This morning I needed to write. I also needed to walk, and it seemed as though I couldn’t get it in gear to do either thing. I opened the windows and heard the birds, busy and joyous. My guilty conscience thought all their songs were about lazy female procrastinators.
When I went to bed last night, I was writing a scene that takes place at the picnic area in the mountainous pass between Alpine and Marfa. I can’t hike in the mountains, which I would dearly love to do, but I can look at them and climb them in my head. And for my own sanity, I need to write about them. So I drove to the place I wanted to describe.
It was early but the sun was bright and warm. There was a cool breeze that rippled through the trees and caused the wildflowers to bob their heads up and down as if saying an emphatic “yes!” to the glorious day. It didn’t even take ten seconds for their enthusiastic mood to rub off on me.

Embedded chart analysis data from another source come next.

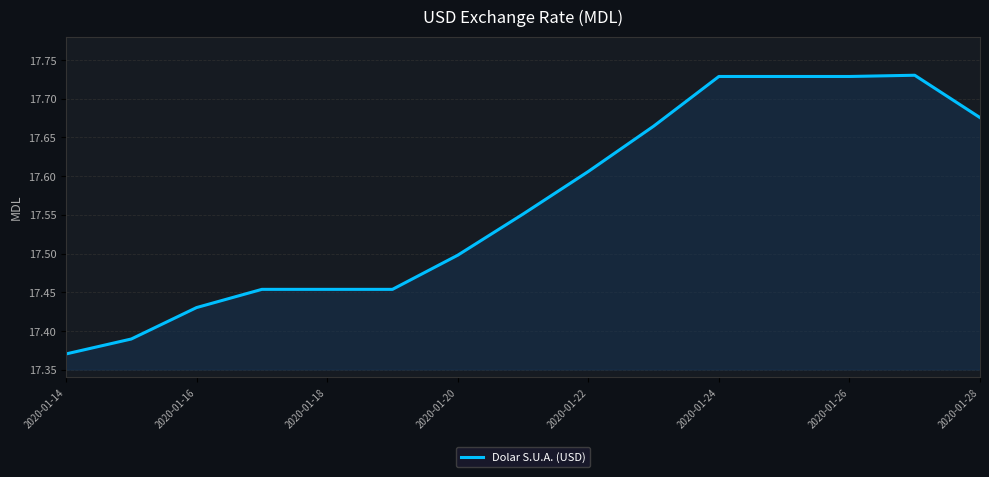

What is the difference between the maximum and minimum values?

0.4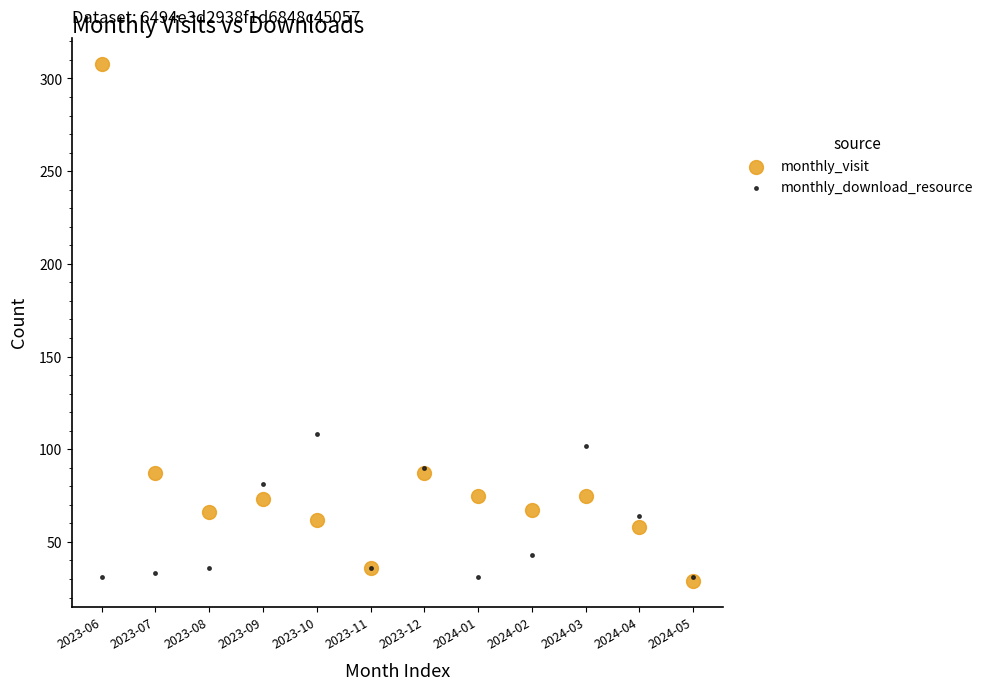

In the monthly_visit series, what Y value is closest to 168?

87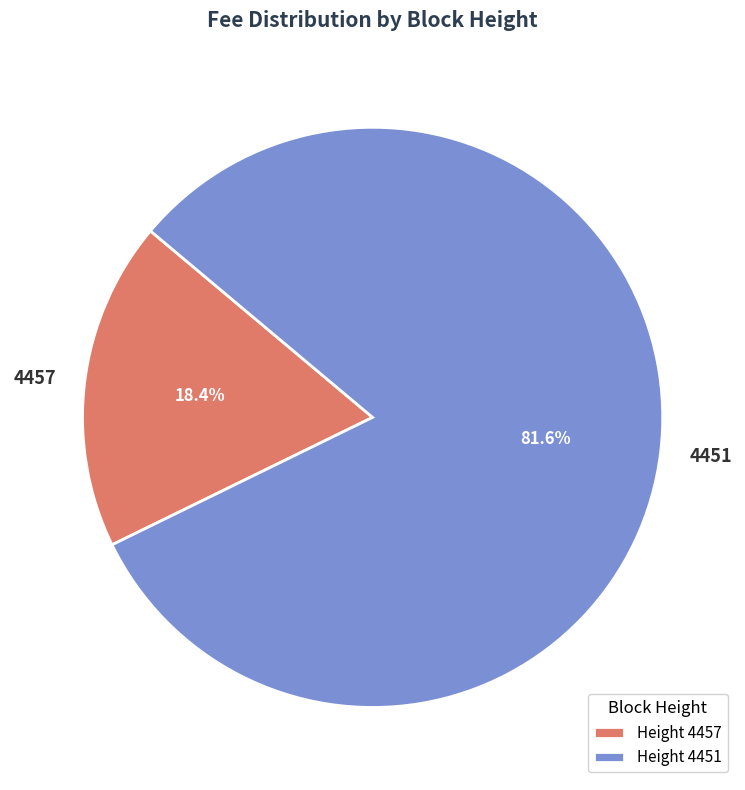

True or false: 4457 accounts for 32% of the total.

False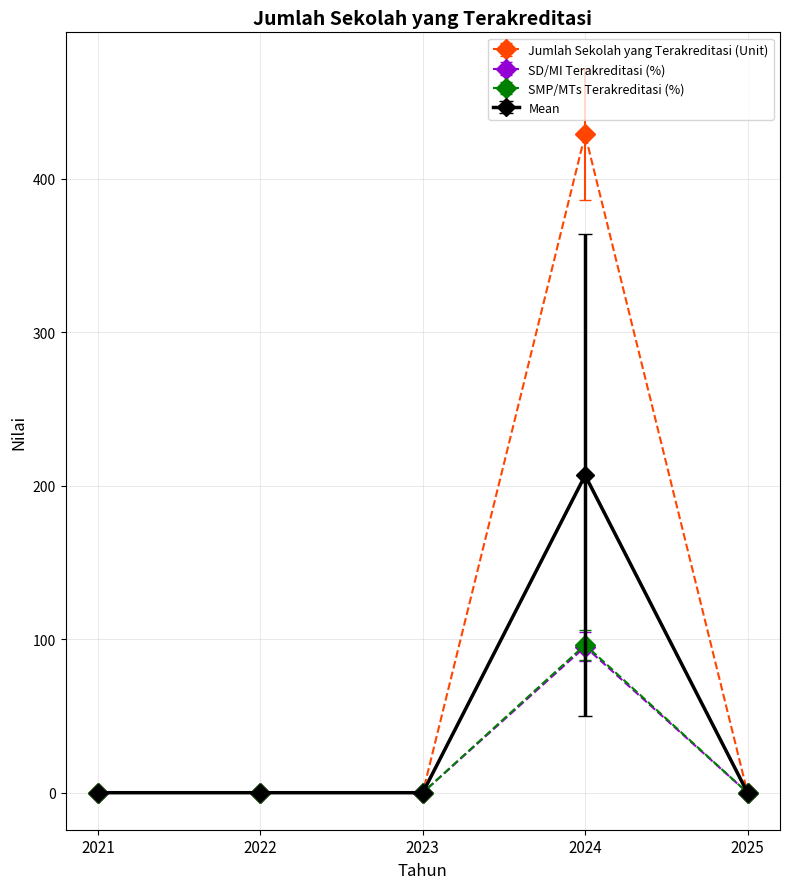

How many lines are shown in the chart?

4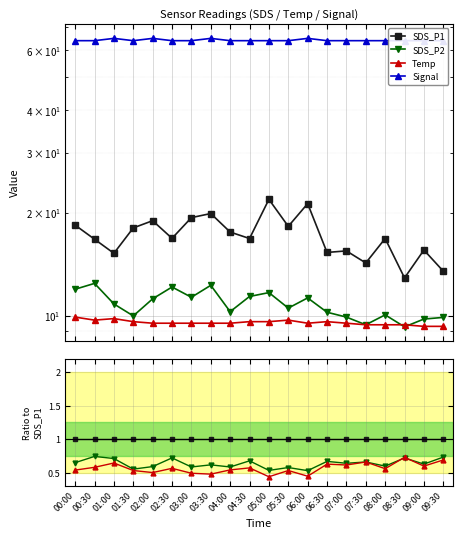

True or false: SDS_P1 and SDS_P2 intersect in this chart.

False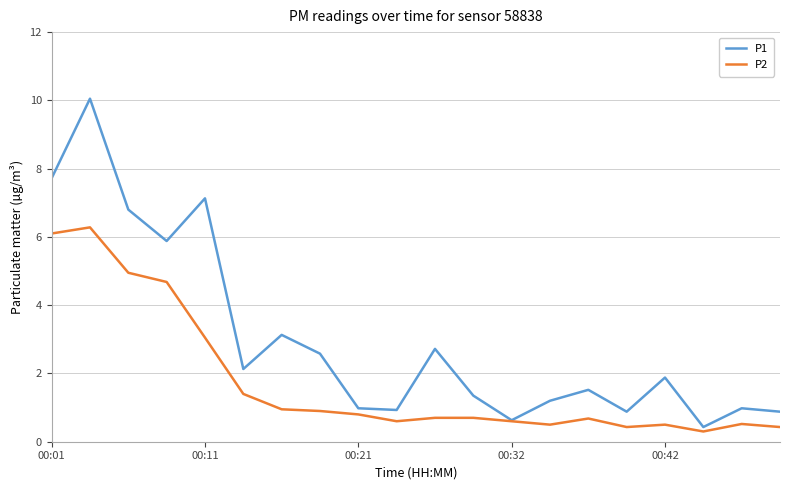

Rank the series by their maximum value, from lowest to highest.

P2, P1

I’ve driven through that pass so many times I couldn’t say how many, but I’ve never stopped at the picnic area—or never stopped for long. I changed that today by spending most of the morning there taking notes and studying a landscape worth writing about, although I will never do it justice.
I love the severely eroded mountains that surround us. Imagine how many years they’ve been standing there and the things they’ve seen and the extremes of weather they’ve endured. They were there when Native Americans roamed the area and long before that. The exposed stone makes them appear rugged and, at the same time, somehow vulnerable.
All the mountains and hills in the Big Bend Country are unique. Some have boulder-littered sides; some have craggy outcroppings or wear jagged crowns; some are tall and some short; some have a lot of plant growth while others have little; some are ridges or bumpy humps more than what you would call mountains.
After I fulfilled my walking goal, I sat on a bench in the sun and spent a long time studying the scene in pieces instead of trying to take it in all at once. For some reason I thought that would help me describe it. Directly across the road was the “back” of Twin Peaks. The sun was high enough in the sky that I had to concentrate on the lower reaches because of the glare at the top. The places closer to the ground were in shadow, which made the colors muted and the landscape more sharply defined. There’s a deep canyon back there that begs exploration, not to mention every other inch of that location.
Like the rest of the mountains throughout this region, Twin Peaks is not what it seems from a distance. Our mountains hold surprises for those who venture close. They have secrets. Often, they’re not one formation at all, but are layers of them, along with canyons and mountains within mountains. Sometimes they hide springs, waterfalls, ruins, or rare plants and animals.
Twin Peaks’ backside slopes down to a ridge that is topped by a long, wall-like structure called a dike. Dikes are the result of magma being injected into the fractures of rocks. When the surrounding rock is eroded, dikes are exposed and often appear as dark walls of rock. They give our landscape its sharp, jagged, crumbling features. I’m a writer, not a geologist, so what this boils down to is that they make our scenery stunning and no two places are the same. Add to that the sun and shadows, and it’s also ever-changing.
Across the highway from Twin Peaks is a giant rock wall that sits on top and slightly in front of a different mountain. I stared at it a long time trying to determine if it’s a dike or something else. For my purposes, it doesn’t matter. I can make geologists, biologists, and even sheriffs roll their eyes. I get things wrong all the time, but I try hard to capture the essence of them.
While I was resting in the sun, feasting my eyes, writing in my head, and with my imagination running off in all directions, I thought about gratitude. How fortunate I am to be alive right now in this place. Every single morning when my eyes open, I think, “Thank you.” I get to live another day. And not just another day, but a day in Big Bend.